## [DATASET CONTENT]

☆ ☆ ☆ ☆

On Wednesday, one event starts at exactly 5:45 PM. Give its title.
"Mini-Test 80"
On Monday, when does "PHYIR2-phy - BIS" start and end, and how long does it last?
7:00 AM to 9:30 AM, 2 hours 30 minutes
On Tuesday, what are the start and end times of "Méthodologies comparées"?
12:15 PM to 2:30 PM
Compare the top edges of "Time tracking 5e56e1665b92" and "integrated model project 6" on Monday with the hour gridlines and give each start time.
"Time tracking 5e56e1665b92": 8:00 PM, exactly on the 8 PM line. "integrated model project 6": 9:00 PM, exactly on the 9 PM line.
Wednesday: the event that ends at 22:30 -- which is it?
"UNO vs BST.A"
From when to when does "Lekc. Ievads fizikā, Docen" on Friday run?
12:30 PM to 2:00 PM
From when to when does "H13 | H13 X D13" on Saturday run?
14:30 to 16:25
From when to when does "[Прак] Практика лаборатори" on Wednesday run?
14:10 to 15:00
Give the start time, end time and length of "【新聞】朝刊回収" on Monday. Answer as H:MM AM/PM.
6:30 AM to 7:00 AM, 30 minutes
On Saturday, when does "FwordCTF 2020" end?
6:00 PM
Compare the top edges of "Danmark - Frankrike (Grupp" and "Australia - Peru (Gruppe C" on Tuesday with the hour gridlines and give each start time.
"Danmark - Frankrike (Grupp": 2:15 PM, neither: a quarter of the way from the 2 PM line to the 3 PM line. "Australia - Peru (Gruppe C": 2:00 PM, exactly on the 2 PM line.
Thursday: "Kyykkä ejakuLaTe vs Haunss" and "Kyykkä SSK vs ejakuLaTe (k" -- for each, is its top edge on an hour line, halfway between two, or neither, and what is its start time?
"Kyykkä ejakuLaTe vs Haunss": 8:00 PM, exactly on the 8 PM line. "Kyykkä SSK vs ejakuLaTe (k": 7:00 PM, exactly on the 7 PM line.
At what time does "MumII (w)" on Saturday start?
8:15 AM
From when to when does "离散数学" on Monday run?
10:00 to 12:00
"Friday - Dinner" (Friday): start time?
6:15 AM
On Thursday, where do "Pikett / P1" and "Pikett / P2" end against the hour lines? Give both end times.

☆ ☆ ☆ ☆

Repeat every one of the records above verbatim, line for line, without changing any wording, punctuation or order.

On Wednesday, one event starts at exactly 5:45 PM. Give its title.
"Mini-Test 80"
On Monday, when does "PHYIR2-phy - BIS" start and end, and how long does it last?
7:00 AM to 9:30 AM, 2 hours 30 minutes
On Tuesday, what are the start and end times of "Méthodologies comparées"?
12:15 PM to 2:30 PM
Compare the top edges of "Time tracking 5e56e1665b92" and "integrated model project 6" on Monday with the hour gridlines and give each start time.
"Time tracking 5e56e1665b92": 8:00 PM, exactly on the 8 PM line. "integrated model project 6": 9:00 PM, exactly on the 9 PM line.
Wednesday: the event that ends at 22:30 -- which is it?
"UNO vs BST.A"
From when to when does "Lekc. Ievads fizikā, Docen" on Friday run?
12:30 PM to 2:00 PM
From when to when does "H13 | H13 X D13" on Saturday run?
14:30 to 16:25
From when to when does "[Прак] Практика лаборатори" on Wednesday run?
14:10 to 15:00
Give the start time, end time and length of "【新聞】朝刊回収" on Monday. Answer as H:MM AM/PM.
6:30 AM to 7:00 AM, 30 minutes
On Saturday, when does "FwordCTF 2020" end?
6:00 PM
Compare the top edges of "Danmark - Frankrike (Grupp" and "Australia - Peru (Gruppe C" on Tuesday with the hour gridlines and give each start time.
"Danmark - Frankrike (Grupp": 2:15 PM, neither: a quarter of the way from the 2 PM line to the 3 PM line. "Australia - Peru (Gruppe C": 2:00 PM, exactly on the 2 PM line.
Thursday: "Kyykkä ejakuLaTe vs Haunss" and "Kyykkä SSK vs ejakuLaTe (k" -- for each, is its top edge on an hour line, halfway between two, or neither, and what is its start time?
"Kyykkä ejakuLaTe vs Haunss": 8:00 PM, exactly on the 8 PM line. "Kyykkä SSK vs ejakuLaTe (k": 7:00 PM, exactly on the 7 PM line.
At what time does "MumII (w)" on Saturday start?
8:15 AM
From when to when does "离散数学" on Monday run?
10:00 to 12:00
"Friday - Dinner" (Friday): start time?
6:15 AM
On Thursday, where do "Pikett / P1" and "Pikett / P2" end against the hour lines? Give both end times.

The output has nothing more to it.